What is the reason that the stock market just dropped 10% off its January high and officially entered into “correction” territory?
If only it were that easy. There is hardly ever just one answer. I will do my best to tackle that question, but first, some facts:
- On average, the stock market has a correction every 357 days.
- Our last correction was roughly two years ago making us overdue.
- Stocks had gone up so much (and so fast) that despite this current dip, the Dow Jones Industrial Average remains above an upward sloping 200 day moving average.
- Good economic or political news does not automatically equate to stock market gains, nor does bad news equate to a decline.
If you are more of a visual person, this chart in the New York Times says a lot.
Source: The New York Times
Okay, enough of that. Why does all of this happen? What drives the price of the markets? Ultimately, it comes down to supply and demand by way of valuation and sentiment. And all of them have been changing. Here’s how.
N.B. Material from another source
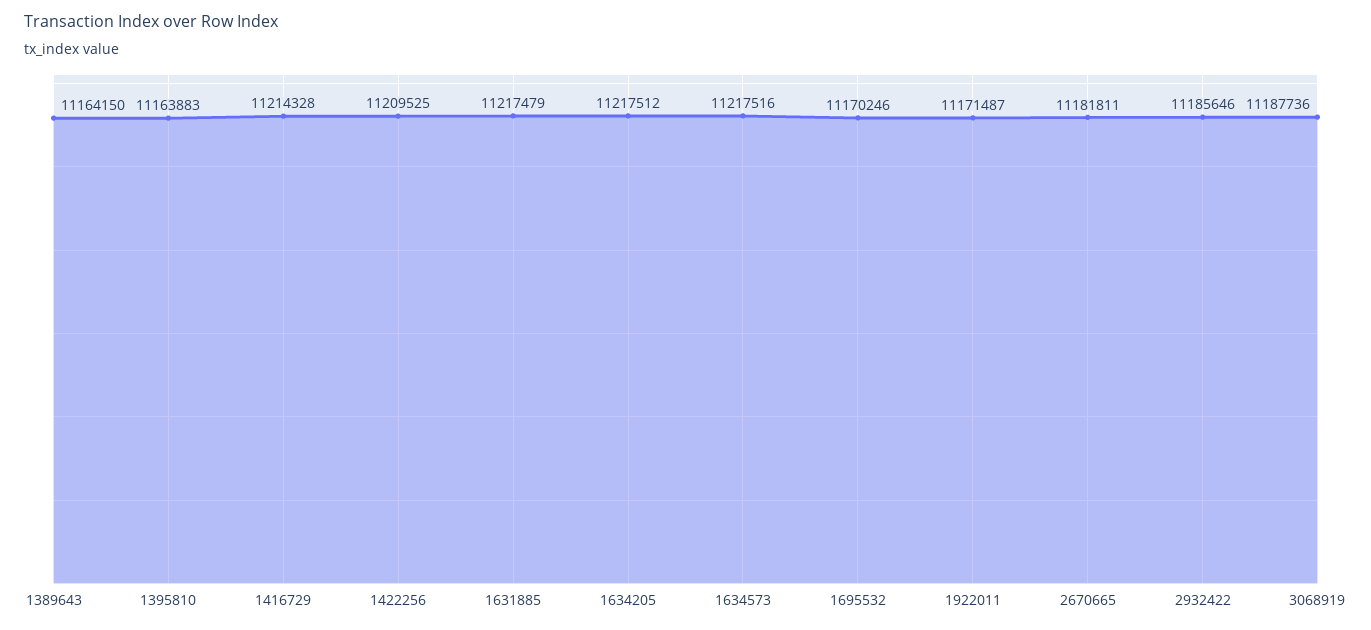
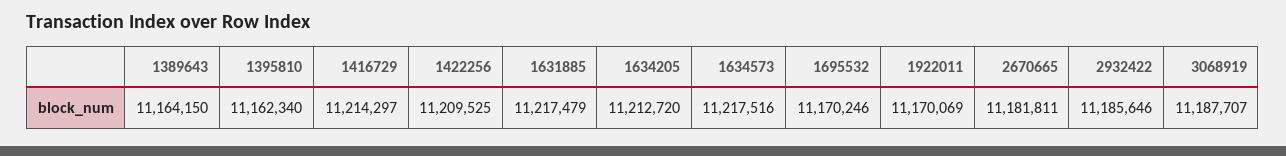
1395810: 11163883 -> 11162340
1416729: 11214328 -> 11214297
1634205: 11217512 -> 11212720
1922011: 11171487 -> 11170069
3068919: 11187736 -> 11187707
Inflation has started to rear its ugly head with contributions across the board. The US dollar has been weakening, wages are up in the labor market, and tax cuts are on the horizon. Economic growth forecasts have kicked into high gear.
In turn, to keep the economy from overheating, we have seen interest rates continue to increase. This adds a long-lost wrinkle to the equation. Now, investors can earn at least some interest in a money market account and newly issued bonds are generating higher yields.
“So what?” Well, asset classes are always in competition against one another. Bonds versus stocks. Real estate versus CDs. On and on. They are all fighting for investor dollars and with less risky ways now becoming available to generate a decent return, there is some pressure on stocks.
Have valuations changed that much to justify a 10% drop? Maybe, but it really doesn’t matter. This is where sentiment comes in. Market psychology is not an exact science. However, the CNN Money Fear & Greed Index just registered the most fearful reading since 2015. Nothing is ever for certain but usually, extreme readings provide inflection points in market behavior. Investors use indicators like this to bet on a change back in the opposite direction.
Again, we don’t know for sure. The past week or so has been tough but the facts say that periods like this are normal and oftentimes even healthy. Regardless, to obtain market returns, we must pay our dues and endure some market volatility. So, here we are. Time to earn it.